-- EXERCISE DIRECTIONS --
The response must consist of all the records, retyped exactly.

-- WORKING DATA --
--
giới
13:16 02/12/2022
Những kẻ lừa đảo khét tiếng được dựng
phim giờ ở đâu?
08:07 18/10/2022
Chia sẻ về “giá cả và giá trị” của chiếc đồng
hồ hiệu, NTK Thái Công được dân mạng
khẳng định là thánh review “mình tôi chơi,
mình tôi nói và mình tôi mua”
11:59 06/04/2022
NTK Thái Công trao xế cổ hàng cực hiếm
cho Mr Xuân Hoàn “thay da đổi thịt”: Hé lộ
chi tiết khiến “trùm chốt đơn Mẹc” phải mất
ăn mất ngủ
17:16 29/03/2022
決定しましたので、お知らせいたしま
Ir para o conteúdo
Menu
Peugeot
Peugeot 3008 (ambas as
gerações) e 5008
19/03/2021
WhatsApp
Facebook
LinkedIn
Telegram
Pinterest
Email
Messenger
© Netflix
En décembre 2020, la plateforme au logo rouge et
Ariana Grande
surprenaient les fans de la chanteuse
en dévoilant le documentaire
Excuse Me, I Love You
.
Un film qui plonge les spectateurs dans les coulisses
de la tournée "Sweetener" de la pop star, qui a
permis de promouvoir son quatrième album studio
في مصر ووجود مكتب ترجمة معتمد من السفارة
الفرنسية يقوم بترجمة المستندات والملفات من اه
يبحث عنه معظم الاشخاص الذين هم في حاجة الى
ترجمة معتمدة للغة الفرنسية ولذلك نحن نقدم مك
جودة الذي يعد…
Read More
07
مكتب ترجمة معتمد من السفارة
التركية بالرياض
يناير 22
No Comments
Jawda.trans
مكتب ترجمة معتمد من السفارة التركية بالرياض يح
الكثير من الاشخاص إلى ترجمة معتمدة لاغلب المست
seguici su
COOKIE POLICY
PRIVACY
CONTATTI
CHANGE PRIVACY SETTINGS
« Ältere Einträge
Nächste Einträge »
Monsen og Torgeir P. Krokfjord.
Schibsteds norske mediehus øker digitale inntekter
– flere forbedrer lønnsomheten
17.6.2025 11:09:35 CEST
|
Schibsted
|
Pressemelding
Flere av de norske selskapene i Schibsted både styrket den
--
-- YOUR SOLUTION --
giới
13:16 02/12/2022
Những kẻ lừa đảo khét tiếng được dựng
phim giờ ở đâu?
08:07 18/10/2022
Chia sẻ về “giá cả và giá trị” của chiếc đồng
hồ hiệu, NTK Thái Công được dân mạng
khẳng định là thánh review “mình tôi chơi,
mình tôi nói và mình tôi mua”
11:59 06/04/2022
NTK Thái Công trao xế cổ hàng cực hiếm
cho Mr Xuân Hoàn “thay da đổi thịt”: Hé lộ
chi tiết khiến “trùm chốt đơn Mẹc” phải mất
ăn mất ngủ
17:16 29/03/2022
決定しましたので、お知らせいたしま
Ir para o conteúdo
Menu
Peugeot
Peugeot 3008 (ambas as
gerações) e 5008
19/03/2021
WhatsApp
Facebook
LinkedIn
Telegram
Pinterest
Email
Messenger
© Netflix
En décembre 2020, la plateforme au logo rouge et
Ariana Grande
surprenaient les fans de la chanteuse
en dévoilant le documentaire
Excuse Me, I Love You
.
Un film qui plonge les spectateurs dans les coulisses
de la tournée "Sweetener" de la pop star, qui a
permis de promouvoir son quatrième album studio
في مصر ووجود مكتب ترجمة معتمد من السفارة
الفرنسية يقوم بترجمة المستندات والملفات من اه
يبحث عنه معظم الاشخاص الذين هم في حاجة الى
ترجمة معتمدة للغة الفرنسية ولذلك نحن نقدم مك
جودة الذي يعد…
Read More
07
مكتب ترجمة معتمد من السفارة
التركية بالرياض
يناير 22
No Comments
Jawda.trans
مكتب ترجمة معتمد من السفارة التركية بالرياض يح
الكثير من الاشخاص إلى ترجمة معتمدة لاغلب المست
seguici su
COOKIE POLICY
PRIVACY
CONTATTI
CHANGE PRIVACY SETTINGS
« Ältere Einträge
Nächste Einträge »
Monsen og Torgeir P. Krokfjord.
Schibsteds norske mediehus øker digitale inntekter
– flere forbedrer lønnsomheten
17.6.2025 11:09:35 CEST
|
Schibsted
|
Pressemelding
Flere av de norske selskapene i Schibsted både styrket den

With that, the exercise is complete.